TASK GOAL — Return the material word for word, from the line containing "Cтраница 8 из 16" through the end of the material, omitting the pictures from your answer.

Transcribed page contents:
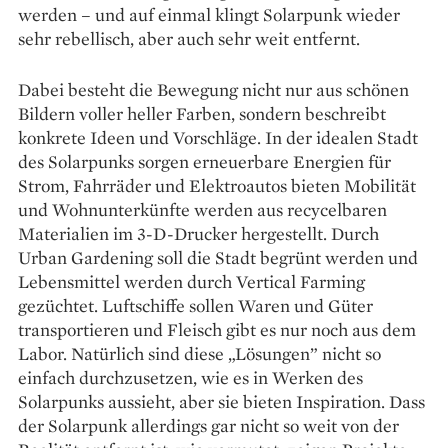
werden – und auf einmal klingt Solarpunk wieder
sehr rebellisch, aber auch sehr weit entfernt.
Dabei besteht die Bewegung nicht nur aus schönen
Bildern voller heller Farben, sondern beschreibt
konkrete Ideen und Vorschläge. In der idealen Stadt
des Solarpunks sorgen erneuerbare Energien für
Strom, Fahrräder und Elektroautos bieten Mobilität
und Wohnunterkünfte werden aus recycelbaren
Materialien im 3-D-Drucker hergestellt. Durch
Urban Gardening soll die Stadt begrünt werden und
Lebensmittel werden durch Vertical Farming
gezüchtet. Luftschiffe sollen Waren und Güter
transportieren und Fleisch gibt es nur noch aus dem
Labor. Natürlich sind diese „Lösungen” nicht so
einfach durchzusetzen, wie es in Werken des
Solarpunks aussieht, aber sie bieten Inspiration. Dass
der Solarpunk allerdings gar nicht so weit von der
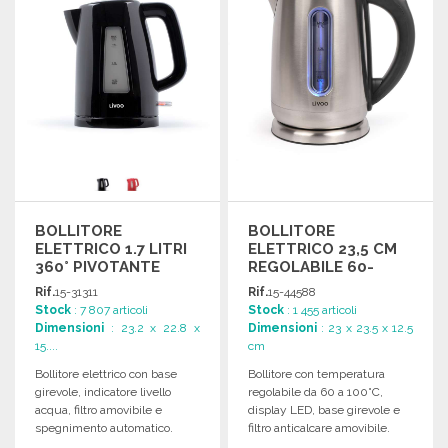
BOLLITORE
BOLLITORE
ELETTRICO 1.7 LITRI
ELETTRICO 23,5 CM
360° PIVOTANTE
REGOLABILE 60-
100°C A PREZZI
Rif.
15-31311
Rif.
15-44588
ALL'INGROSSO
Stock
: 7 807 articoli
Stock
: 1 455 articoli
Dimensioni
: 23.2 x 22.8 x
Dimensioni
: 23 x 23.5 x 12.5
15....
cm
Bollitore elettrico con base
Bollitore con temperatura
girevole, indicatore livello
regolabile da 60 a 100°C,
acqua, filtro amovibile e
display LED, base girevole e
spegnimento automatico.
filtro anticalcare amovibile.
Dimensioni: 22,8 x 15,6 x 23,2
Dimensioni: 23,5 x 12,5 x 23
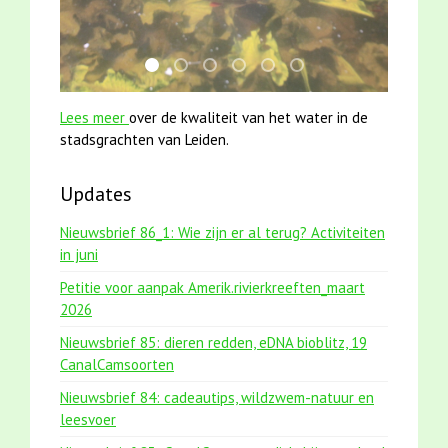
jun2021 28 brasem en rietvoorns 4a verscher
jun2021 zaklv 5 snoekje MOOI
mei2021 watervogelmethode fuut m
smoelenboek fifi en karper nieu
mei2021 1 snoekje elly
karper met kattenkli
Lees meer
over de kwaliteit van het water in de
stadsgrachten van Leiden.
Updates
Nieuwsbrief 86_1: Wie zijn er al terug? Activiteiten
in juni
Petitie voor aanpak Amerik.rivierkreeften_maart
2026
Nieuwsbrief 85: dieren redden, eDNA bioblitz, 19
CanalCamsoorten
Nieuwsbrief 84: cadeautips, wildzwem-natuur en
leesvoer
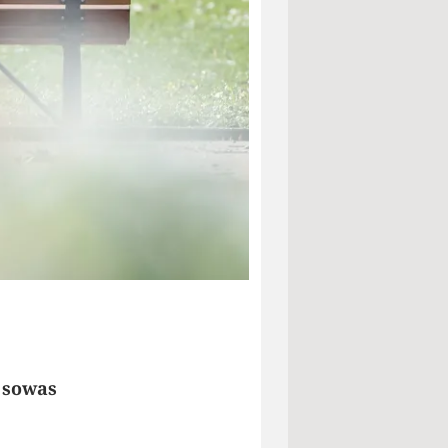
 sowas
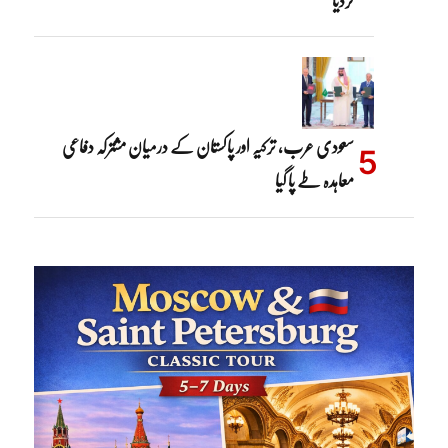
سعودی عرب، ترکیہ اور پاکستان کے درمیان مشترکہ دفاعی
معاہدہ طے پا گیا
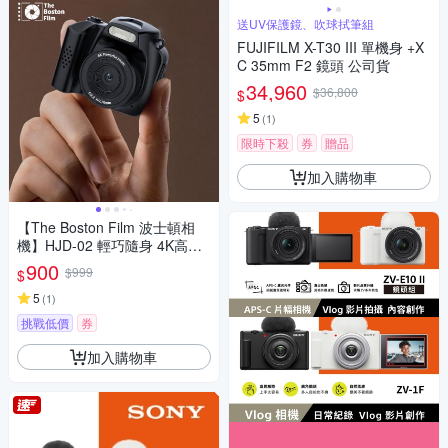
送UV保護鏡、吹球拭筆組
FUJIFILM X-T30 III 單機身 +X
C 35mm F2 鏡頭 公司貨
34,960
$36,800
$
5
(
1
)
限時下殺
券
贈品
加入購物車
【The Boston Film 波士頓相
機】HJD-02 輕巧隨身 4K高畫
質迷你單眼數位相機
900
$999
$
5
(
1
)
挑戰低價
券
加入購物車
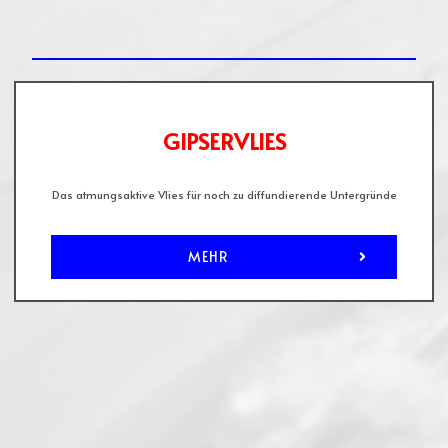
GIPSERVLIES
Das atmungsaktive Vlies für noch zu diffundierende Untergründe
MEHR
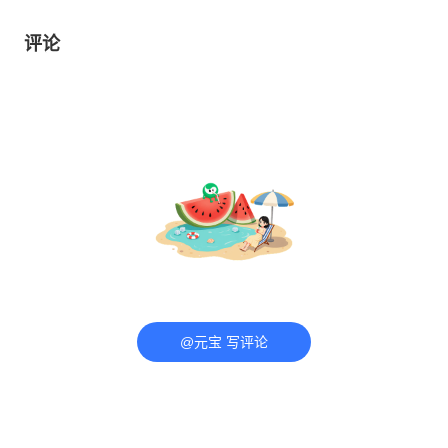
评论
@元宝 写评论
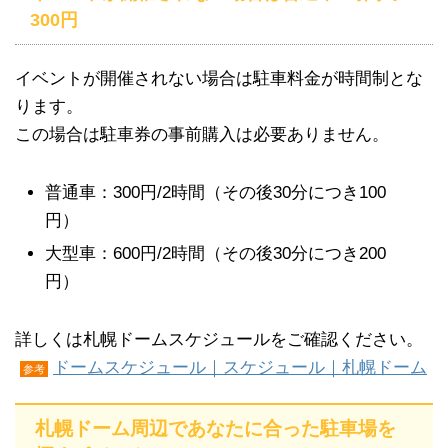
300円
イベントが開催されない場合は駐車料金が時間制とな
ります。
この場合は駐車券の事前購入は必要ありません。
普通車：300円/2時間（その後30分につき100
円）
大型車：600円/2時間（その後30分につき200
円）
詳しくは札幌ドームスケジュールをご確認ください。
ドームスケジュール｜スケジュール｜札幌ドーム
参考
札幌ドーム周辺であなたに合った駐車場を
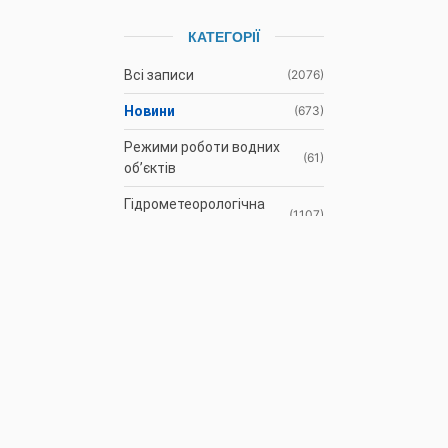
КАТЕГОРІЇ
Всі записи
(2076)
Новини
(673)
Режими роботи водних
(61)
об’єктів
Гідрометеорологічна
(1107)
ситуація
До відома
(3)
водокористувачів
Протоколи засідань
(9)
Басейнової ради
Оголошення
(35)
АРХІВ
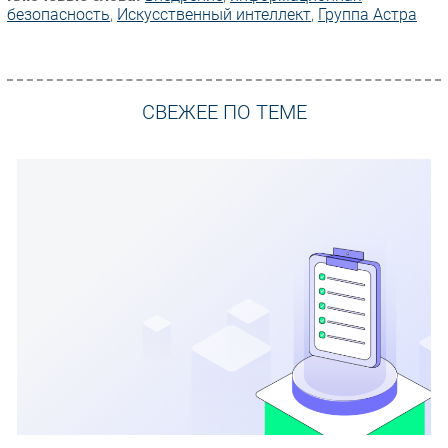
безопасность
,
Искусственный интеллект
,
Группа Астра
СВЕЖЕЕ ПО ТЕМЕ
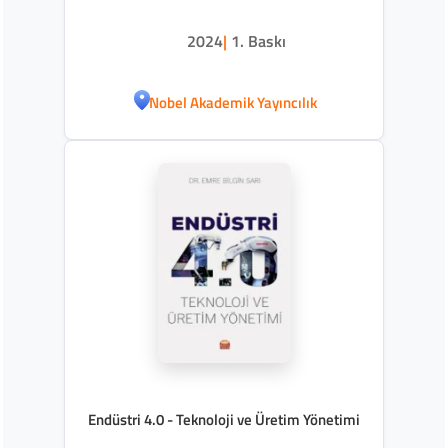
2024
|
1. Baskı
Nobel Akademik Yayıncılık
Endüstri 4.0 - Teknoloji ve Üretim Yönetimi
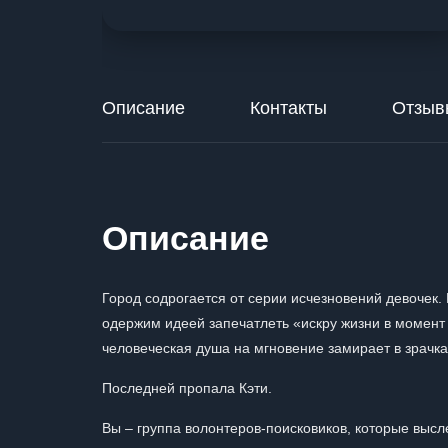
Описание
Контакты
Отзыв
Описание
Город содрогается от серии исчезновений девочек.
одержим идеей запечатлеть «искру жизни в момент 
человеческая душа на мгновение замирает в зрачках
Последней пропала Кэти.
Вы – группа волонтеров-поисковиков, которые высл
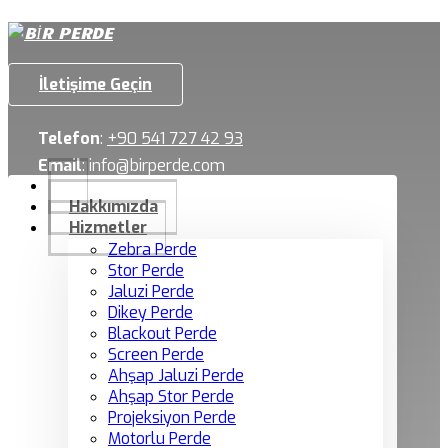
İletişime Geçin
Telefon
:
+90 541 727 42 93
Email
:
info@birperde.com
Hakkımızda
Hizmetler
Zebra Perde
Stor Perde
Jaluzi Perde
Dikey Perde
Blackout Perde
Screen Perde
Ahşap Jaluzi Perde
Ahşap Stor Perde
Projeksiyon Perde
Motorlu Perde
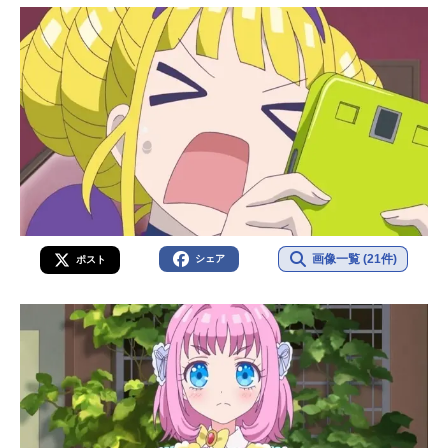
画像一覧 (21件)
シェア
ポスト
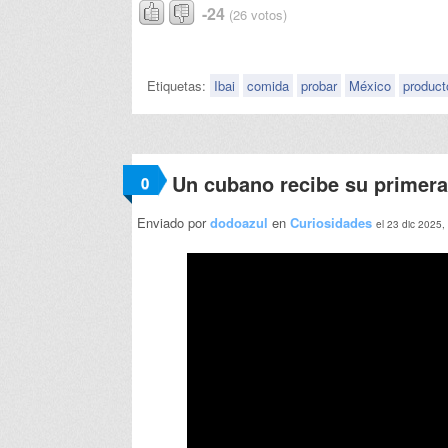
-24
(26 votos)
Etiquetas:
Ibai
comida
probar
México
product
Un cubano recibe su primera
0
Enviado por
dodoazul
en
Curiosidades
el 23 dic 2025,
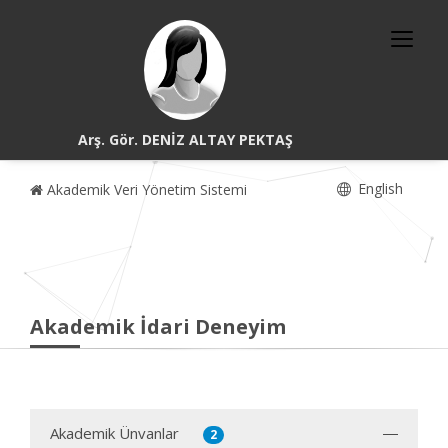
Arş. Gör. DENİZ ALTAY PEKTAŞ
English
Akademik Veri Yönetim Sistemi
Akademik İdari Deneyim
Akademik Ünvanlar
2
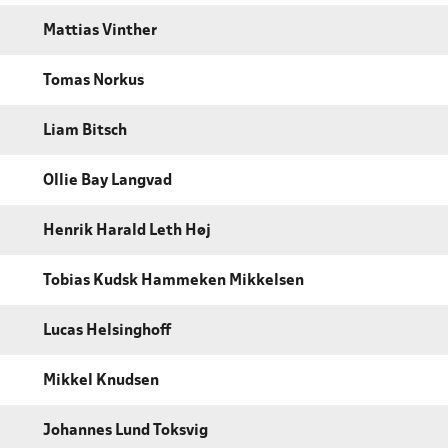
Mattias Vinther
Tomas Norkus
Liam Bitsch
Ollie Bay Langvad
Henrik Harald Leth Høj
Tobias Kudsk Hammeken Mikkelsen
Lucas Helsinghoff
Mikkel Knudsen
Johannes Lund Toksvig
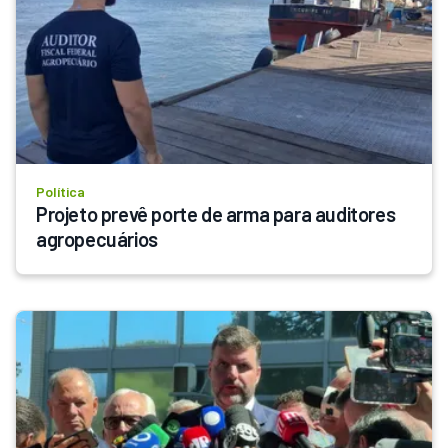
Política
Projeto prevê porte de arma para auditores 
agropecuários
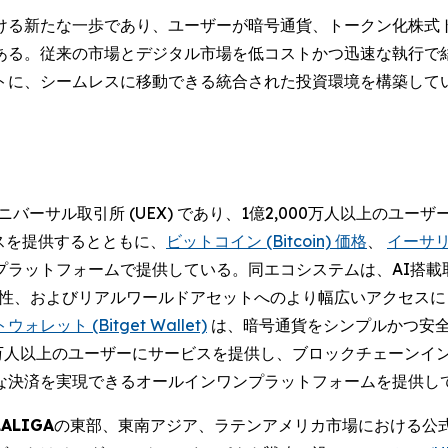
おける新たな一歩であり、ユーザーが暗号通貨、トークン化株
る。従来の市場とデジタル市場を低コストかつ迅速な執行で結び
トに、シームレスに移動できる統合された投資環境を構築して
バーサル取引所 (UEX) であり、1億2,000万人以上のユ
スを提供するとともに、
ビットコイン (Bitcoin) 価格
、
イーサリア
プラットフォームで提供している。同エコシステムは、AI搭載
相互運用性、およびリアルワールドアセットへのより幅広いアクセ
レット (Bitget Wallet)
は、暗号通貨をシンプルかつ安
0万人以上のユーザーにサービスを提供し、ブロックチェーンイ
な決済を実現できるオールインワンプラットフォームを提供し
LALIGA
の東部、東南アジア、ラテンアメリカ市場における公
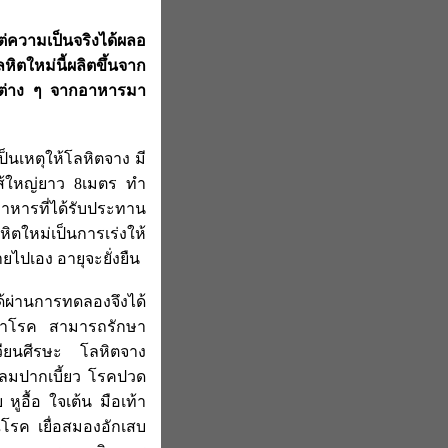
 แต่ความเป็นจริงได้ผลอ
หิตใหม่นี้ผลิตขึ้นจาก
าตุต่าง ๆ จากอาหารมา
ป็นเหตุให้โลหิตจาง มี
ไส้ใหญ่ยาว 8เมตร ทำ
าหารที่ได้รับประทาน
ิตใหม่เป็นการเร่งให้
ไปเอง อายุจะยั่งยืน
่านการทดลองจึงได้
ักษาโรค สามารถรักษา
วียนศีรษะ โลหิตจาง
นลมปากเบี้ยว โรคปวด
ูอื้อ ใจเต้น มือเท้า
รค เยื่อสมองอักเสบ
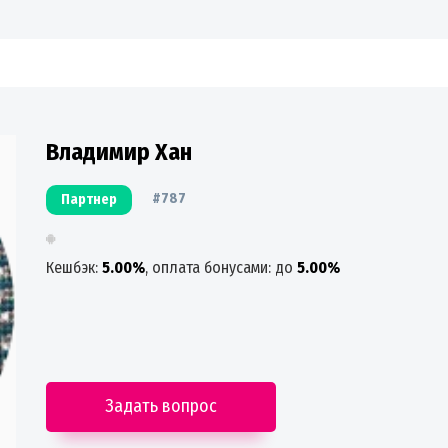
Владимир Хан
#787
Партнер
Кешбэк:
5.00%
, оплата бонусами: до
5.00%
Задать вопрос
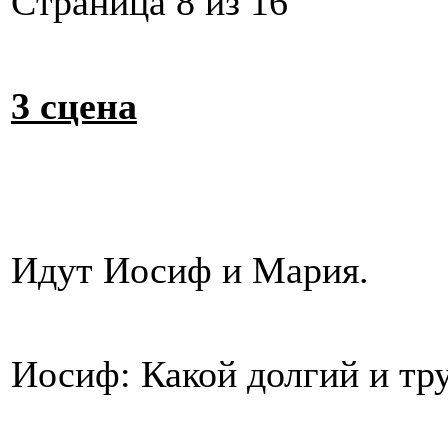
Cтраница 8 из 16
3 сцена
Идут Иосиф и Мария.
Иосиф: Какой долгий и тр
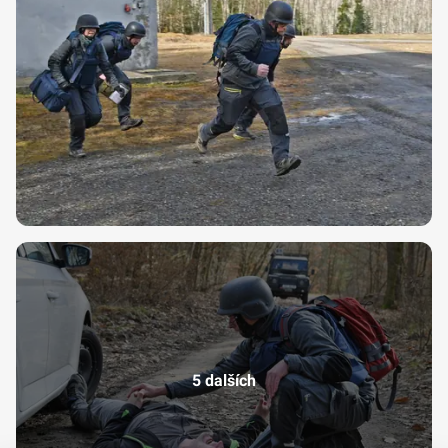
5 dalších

SOLUTION —
Cтраница 8 из 16
3 сцена
Идут Иосиф и Мария.
Иосиф: Какой долгий и тр
5 dalších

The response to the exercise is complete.